→ Textauszug

# Unförmige Grafiken in Powerpoint



## AAGA (3. Dezember 2007)

Hallo zusammen!

Habe eine Karte ausgeschnitten von einem Land. Sprich ich habe da Land nun erfolgreich ausgeschnitten im Photoshop..und nun möcht ich diese Grafik (die ja nicht mehr rechteckig ist, sondern eben halt die Form des Landes hat), in eine Powerpoint Slide einfügen, aber dort ist es wieder rechteckig das Bild, den Hintergrund einfach weiss..so kann ich aber nicht um das Land herum einen farbigen Hintergrund machen, weil ja das Bild rechteckig ist und es deswegen sperrt! 

Wisst Ihr was ich meine? Gibt es dazu eine Lösung oder kann man in PPT einfach nur rechteckige Grafiken einfügen? 

Danke für schnelle Hilfe!


----------



## Dr Dau (3. Dezember 2007)

Hallo!

Grafiken sind immer rechteckig/quadratisch.
Das was Du in Photoshop gemacht hast, war sicherlich eine Auswahl.
Mir ist es nicht bekannt dass man in Powerpoint auch eine Auswahl erstellen könnte.
Ich habe grad kein Powerpoint zur Hand, aber Du könntest mal gucken ob man Textfelder (ggf. mehrere) über die Grafik legen kann.
Den Rest könntest Du dann mit Leerzeichen/Tabstops erledigen.
Ist zwar eine ganz schöne Fummelei (besonders bei mehreren Bildern), aber wahrscheinlich die einzigste Möglichkeit.

Gruss Dr Dau


----------



## Html (3. Dezember 2007)

Wie wärs wenn du die ausgeschnittene Karte in ein neues Bild mit transparentem Hintergrund einfügst. Dann ist das Bild zwar immer noch rechteckig doch alles rund um die Karte ist halt transparent und dein Hintergrund von deiner Folie schein durch!


----------



## AAGA (3. Dezember 2007)

Genau das ist die Lösung! Und wie mach ich das? Im Photoshop oder?

→ Zu lösende Aufgabe
Nenne die Lösung, die der Nutzer Html im Forenthread über unförmige Grafiken in Powerpoint vorschlägt. Die Auflistung wird hierfür nicht benötigt.

→ Bereitgestellte Daten
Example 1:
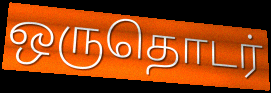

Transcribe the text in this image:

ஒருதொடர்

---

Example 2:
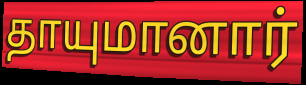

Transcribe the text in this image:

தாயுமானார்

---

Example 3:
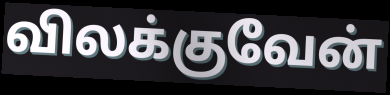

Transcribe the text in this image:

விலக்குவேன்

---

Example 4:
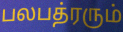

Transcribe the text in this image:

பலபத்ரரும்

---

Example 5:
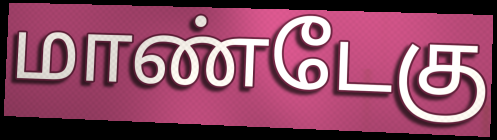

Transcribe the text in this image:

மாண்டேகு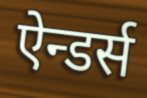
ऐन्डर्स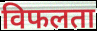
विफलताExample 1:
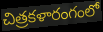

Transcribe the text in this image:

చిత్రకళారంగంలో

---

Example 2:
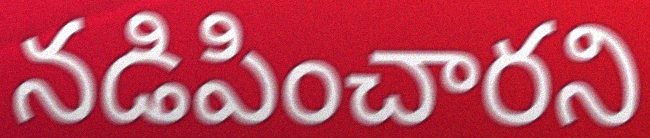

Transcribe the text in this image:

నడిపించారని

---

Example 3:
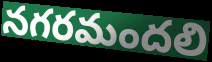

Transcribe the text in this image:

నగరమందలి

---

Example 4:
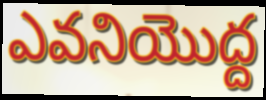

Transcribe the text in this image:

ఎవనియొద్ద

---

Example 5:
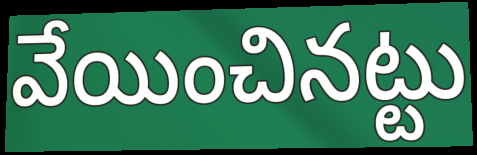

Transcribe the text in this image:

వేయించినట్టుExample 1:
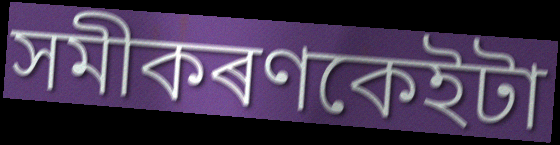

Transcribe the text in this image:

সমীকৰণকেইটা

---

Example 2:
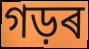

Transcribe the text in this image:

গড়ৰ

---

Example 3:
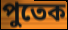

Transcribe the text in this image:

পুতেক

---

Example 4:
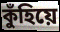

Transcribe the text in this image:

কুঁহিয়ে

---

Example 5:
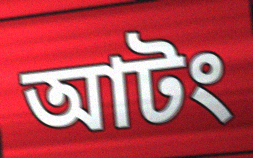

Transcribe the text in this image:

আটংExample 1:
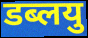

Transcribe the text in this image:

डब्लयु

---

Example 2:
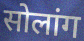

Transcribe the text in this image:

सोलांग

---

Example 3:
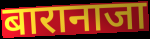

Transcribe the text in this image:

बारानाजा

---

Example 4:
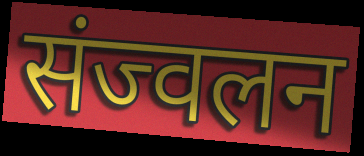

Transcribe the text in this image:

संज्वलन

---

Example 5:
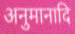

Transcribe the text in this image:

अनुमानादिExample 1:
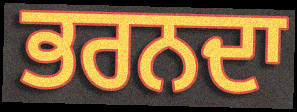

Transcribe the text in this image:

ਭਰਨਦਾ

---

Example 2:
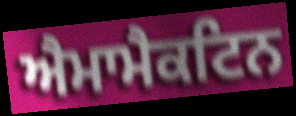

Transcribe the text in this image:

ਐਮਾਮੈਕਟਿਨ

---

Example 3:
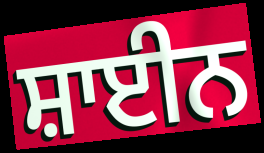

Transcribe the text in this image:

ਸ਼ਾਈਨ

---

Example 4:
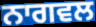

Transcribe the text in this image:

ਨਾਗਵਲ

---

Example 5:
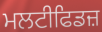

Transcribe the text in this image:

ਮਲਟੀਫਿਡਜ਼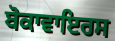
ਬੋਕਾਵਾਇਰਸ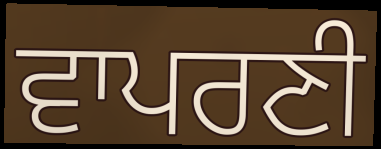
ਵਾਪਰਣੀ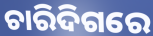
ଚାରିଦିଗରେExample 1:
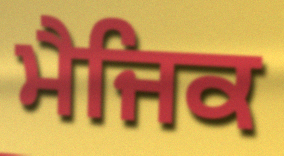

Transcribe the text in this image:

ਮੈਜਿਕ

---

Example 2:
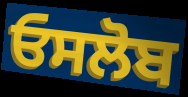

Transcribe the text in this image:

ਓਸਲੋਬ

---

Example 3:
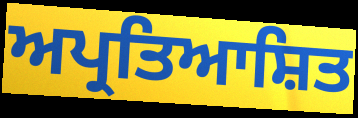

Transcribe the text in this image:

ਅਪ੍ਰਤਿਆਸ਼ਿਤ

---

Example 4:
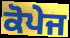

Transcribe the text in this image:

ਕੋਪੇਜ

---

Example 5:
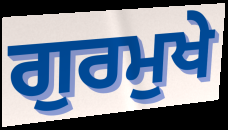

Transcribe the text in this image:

→ Lösung der Übung
Die ausgeschnittene Karte soll in ein neues Bild mit transparentem Hintergrund eingefügt werden.